XIV LEGISLATURA
PROGETTO DI LEGGE - N. 2097
Onorevoli Colleghi! - Nonostante i notevoli risultati
ottenuti nella lotta contro mafia, camorra e 'ndrangheta, il
condizionamento della criminalità organizzata in alcune
regioni d'Italia sulle attività economiche, politiche e
amministrative è ancora pesante. I frequenti scioglimenti dei
consigli comunali per infiltrazioni di tipo mafioso
testimoniano quanto il rapporto mafia-politica sia ancora
presente ed operante.
E' nel momento del voto, e particolarmente in occasione
del rinnovo delle amministrazioni locali, che le pressioni
della criminalità diventano più concrete minando il regolare
svolgimento della vita democratica di tante città.
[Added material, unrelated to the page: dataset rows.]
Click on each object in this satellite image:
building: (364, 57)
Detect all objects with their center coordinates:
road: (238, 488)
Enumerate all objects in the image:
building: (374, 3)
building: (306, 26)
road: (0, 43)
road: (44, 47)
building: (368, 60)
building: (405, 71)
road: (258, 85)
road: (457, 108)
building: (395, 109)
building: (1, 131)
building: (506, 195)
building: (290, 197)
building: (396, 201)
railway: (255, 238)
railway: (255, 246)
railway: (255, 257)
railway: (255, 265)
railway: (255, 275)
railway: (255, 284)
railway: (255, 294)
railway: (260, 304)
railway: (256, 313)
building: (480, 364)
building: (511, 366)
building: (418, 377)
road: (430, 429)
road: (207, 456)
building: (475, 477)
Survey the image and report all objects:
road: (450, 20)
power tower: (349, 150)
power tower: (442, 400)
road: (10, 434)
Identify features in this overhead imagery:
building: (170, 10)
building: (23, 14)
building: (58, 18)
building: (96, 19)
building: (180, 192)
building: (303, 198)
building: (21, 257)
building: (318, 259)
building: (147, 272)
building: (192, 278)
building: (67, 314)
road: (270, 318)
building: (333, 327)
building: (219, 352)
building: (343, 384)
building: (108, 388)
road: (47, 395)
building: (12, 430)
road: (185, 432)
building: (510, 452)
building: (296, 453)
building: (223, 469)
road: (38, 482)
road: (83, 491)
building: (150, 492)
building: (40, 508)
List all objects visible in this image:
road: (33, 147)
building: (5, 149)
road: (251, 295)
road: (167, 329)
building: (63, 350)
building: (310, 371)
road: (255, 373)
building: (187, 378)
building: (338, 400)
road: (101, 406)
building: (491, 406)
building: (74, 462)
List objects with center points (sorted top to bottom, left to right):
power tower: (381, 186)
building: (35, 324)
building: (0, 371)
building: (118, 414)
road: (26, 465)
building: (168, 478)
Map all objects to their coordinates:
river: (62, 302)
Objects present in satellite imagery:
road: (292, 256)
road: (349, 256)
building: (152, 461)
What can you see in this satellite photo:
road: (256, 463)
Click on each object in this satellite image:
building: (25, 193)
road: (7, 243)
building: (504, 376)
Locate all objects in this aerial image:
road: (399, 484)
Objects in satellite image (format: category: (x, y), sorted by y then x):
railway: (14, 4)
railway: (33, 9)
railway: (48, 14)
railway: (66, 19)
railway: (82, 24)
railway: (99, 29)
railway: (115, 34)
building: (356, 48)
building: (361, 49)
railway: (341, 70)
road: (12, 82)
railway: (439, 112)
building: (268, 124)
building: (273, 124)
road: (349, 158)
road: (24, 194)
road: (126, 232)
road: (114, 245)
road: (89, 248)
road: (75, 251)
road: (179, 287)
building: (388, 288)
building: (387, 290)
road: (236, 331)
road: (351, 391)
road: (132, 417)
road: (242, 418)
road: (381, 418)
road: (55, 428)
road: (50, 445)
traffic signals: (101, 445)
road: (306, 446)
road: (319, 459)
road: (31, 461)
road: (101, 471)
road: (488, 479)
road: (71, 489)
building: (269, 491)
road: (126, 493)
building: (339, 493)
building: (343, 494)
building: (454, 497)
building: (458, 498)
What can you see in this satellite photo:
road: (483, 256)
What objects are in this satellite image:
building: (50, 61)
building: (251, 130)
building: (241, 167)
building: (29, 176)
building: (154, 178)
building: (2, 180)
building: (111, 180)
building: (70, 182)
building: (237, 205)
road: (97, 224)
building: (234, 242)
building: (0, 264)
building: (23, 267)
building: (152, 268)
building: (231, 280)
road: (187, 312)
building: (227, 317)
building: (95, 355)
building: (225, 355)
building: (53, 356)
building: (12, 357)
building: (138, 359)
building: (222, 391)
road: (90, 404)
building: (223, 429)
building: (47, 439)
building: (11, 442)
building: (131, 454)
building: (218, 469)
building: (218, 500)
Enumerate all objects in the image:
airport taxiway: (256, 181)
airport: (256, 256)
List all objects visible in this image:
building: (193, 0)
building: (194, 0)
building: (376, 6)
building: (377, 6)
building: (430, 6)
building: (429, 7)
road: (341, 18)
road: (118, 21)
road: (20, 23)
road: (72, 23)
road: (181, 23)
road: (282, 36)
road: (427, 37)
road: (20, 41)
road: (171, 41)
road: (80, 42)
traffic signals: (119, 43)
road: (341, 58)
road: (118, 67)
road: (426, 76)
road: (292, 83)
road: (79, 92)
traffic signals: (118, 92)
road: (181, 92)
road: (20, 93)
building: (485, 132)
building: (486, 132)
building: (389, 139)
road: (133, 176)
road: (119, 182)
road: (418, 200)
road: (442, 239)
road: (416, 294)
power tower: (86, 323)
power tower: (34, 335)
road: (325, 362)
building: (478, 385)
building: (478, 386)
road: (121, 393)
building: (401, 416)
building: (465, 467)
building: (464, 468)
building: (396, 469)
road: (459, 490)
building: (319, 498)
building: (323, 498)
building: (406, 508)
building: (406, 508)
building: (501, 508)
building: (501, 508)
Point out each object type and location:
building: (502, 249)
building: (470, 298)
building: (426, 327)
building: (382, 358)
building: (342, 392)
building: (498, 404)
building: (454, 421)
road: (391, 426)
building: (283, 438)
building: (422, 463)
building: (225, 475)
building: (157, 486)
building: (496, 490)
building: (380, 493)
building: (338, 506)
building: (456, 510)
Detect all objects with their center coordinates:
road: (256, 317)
Tuttavia l'oggetto dello scambio non consiste più, e forse
non è mai consistito, nella semplice dazione di danaro in
cambio dei voti. Ben più frequentemente è la materia
urbanistica, i piani regolatori, le promesse di appalti o la
concessione di servizi ad essere al centro dell'accordo
criminoso.
La presente proposta di legge muove dalla convinzione
della necessità di adeguare ai mutati scenari e a tecniche
criminali rapidamente evolute una previsione normativa nata
all'indomani delle stragi di mafia ma priva di efficacia
concreta. La lieve ma sostanziale modifica dell'articolo
416-ter del codice penale prevede la possibilità di
ampliare l'area del corrispettivo erogato da chi riceve i
voti, rendendo così effettivamente applicabile una
disposizione che per il modo in cui è stata creata non
permette assolutamente la sua applicazione.